I want - no, I need - it to be on good terms. The last memory needs to be positive. I want to tell him I'm glad to have had this experience with him. I want to thank him for loving me.

I cannot offer things like I may in other situations. I can't say "I'll always be your friend" or "If you ever need me, all you have to do is call" because it would be a lie.The best I could offer up is "If you ever need me, look for the brightest star in the sky. Smile and I will be with you in your heart" and I won't say that either... because it sounds stupid as all fuck.

It will be strange. Sad even - but I won't cry. I've cried over him, over us enough. I'm too tired to do it again and there is no point.

I want to say - I'm really sorry we destroyed each other. I'm sorry we let it get so viciously nasty when we always swore we would never be those people. I'm sorry geography and life circumstance separated us so detrimentally. Most of all, I want to say I'm sorry that two of the strongest people I've ever known couldn't be strong enough to see it through.

But still, I do not regret any of it. I do not wish for a different ending or another chance. Every force in the damn universe screamed that we could not stay in that place together - that the end was in fact inevitable - we should be grateful that it was only this harsh... to try again would surely have meant bloodshed at the next stop. This one will do nicely, thank you.

Neither would it have served either of us any better to have broken it off any sooner. We tried that before and it left such a bitter aftertaste of longing and regret - so many what if's and somedays... At this point, there is no question. We were what we wanted; we gave what we gave - until there was nothing left. We now can finally move on unhindered. We can now peacefully let go.

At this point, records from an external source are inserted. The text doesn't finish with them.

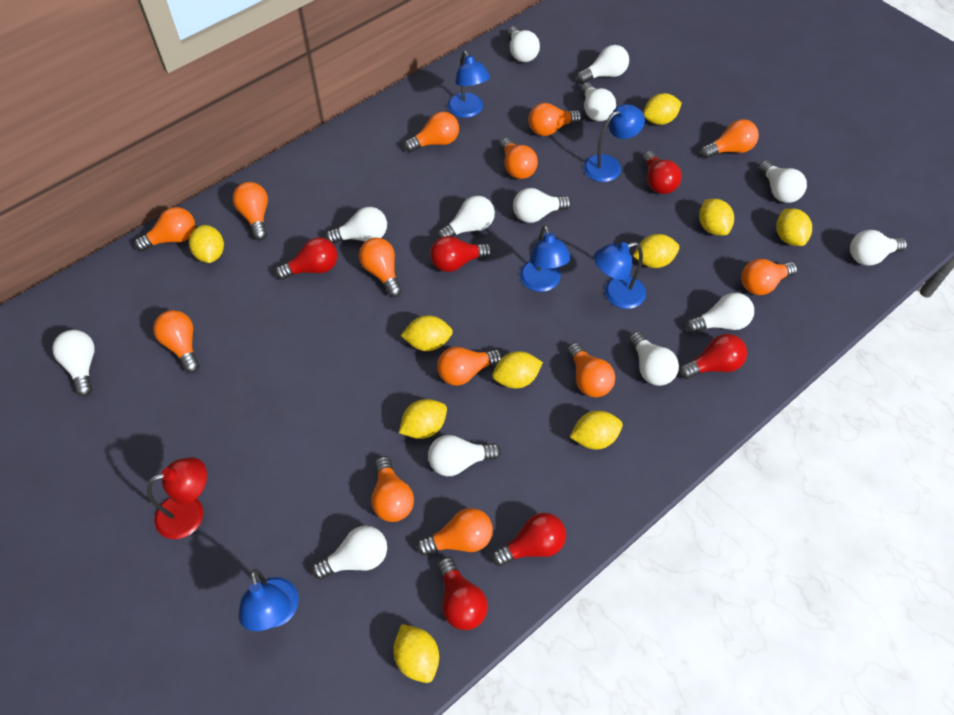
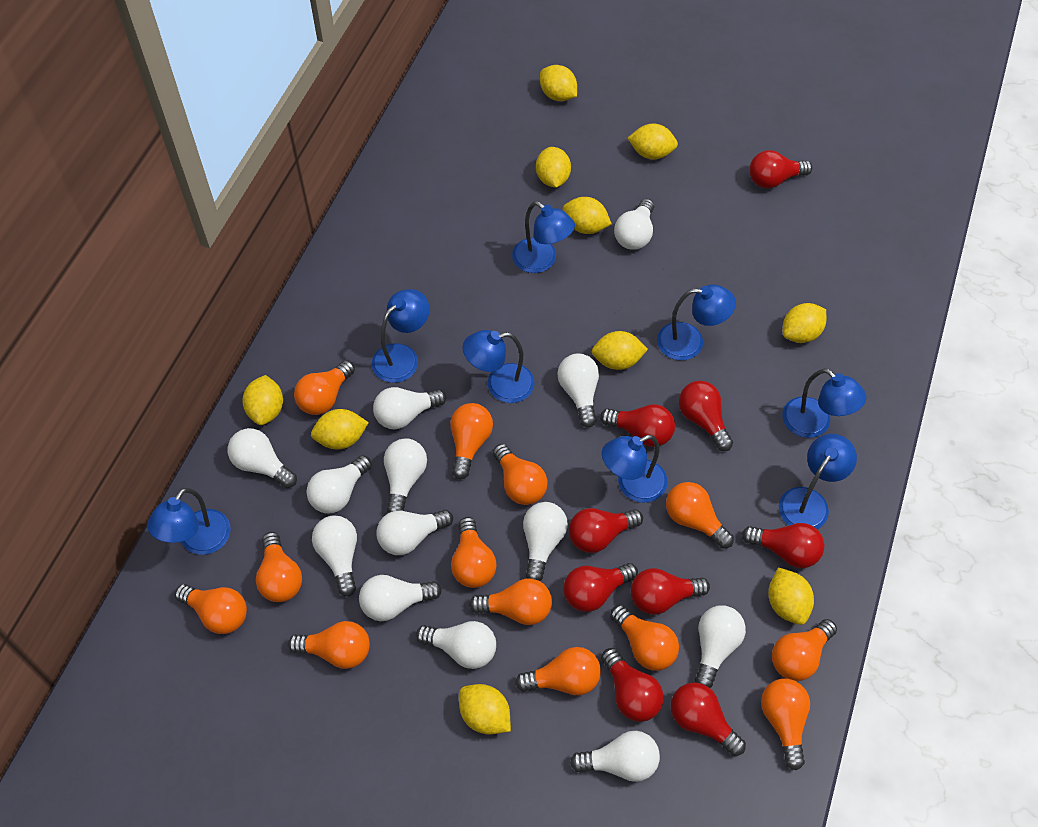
blue lamp: 5 -> 8
red lamp: 1 -> 0
red light bulb: 6 -> 9

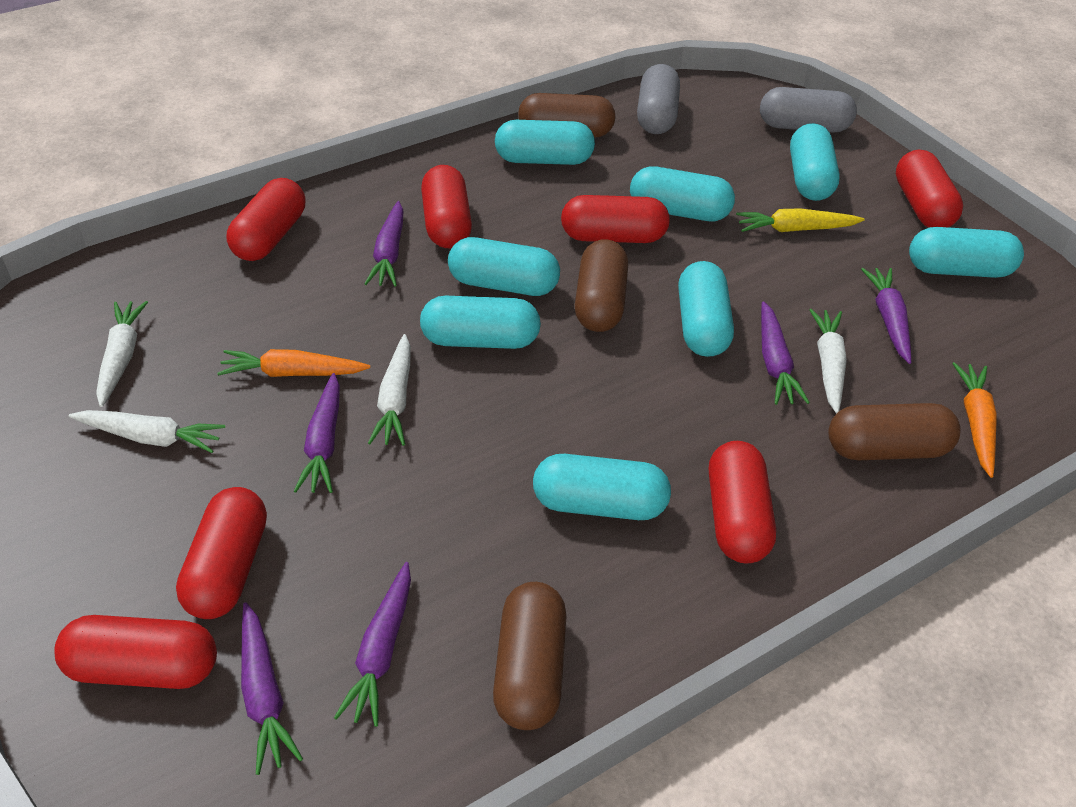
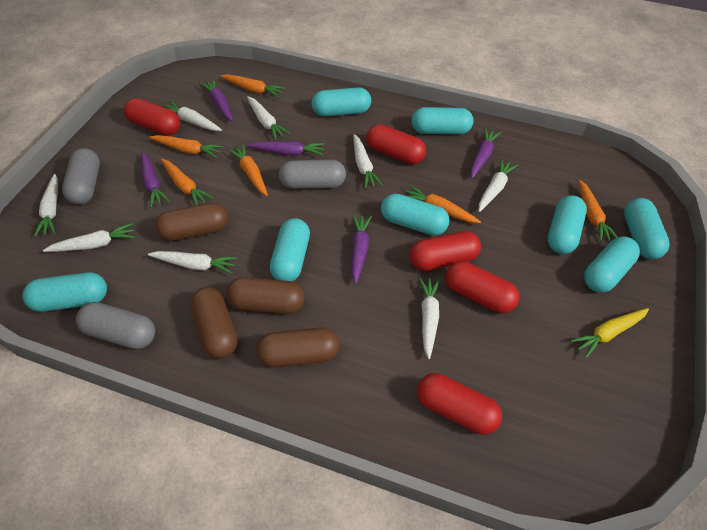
grey capsule: 2 -> 3
orange carrot: 2 -> 6
purple carrot: 6 -> 5
red capsule: 7 -> 5
white carrot: 4 -> 8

Life will beat the shit out of you if you don't have a sound battle plan or the ability to truly roll with the punches and accept what comes unequivocally. I know this to be true because for a time, I had the best battle partner and we still lost.

I guess this is what they mean by people being in your life for a reason, a season or a lifetime. Although we may never know what the reason was - or even what fucking season it was -it is for certain it was not meant for a lifetime. But we were clearly neither a mistake nor an accident. The sun and moon do not suddenly collide one day by chance, taking the world by surprise all because some idiot forgot to lock the front door. There is a trajectory there apparent to everyone except maybe the sun and the moon themselves. The rest of the world saw that shit coming - scientists accurately predicted the outcome - but the moon was too distracted by the brilliant light and the heat of the sun to see it coming - just as the sun was to busy marveling over the mystery and cold comfort of the moon to pay attention to much else.

We could have been perfect, but not in this world.

I smile as I say "Thank you for loving me - goodbye my friend. You'll find what you are looking for one day. I will too."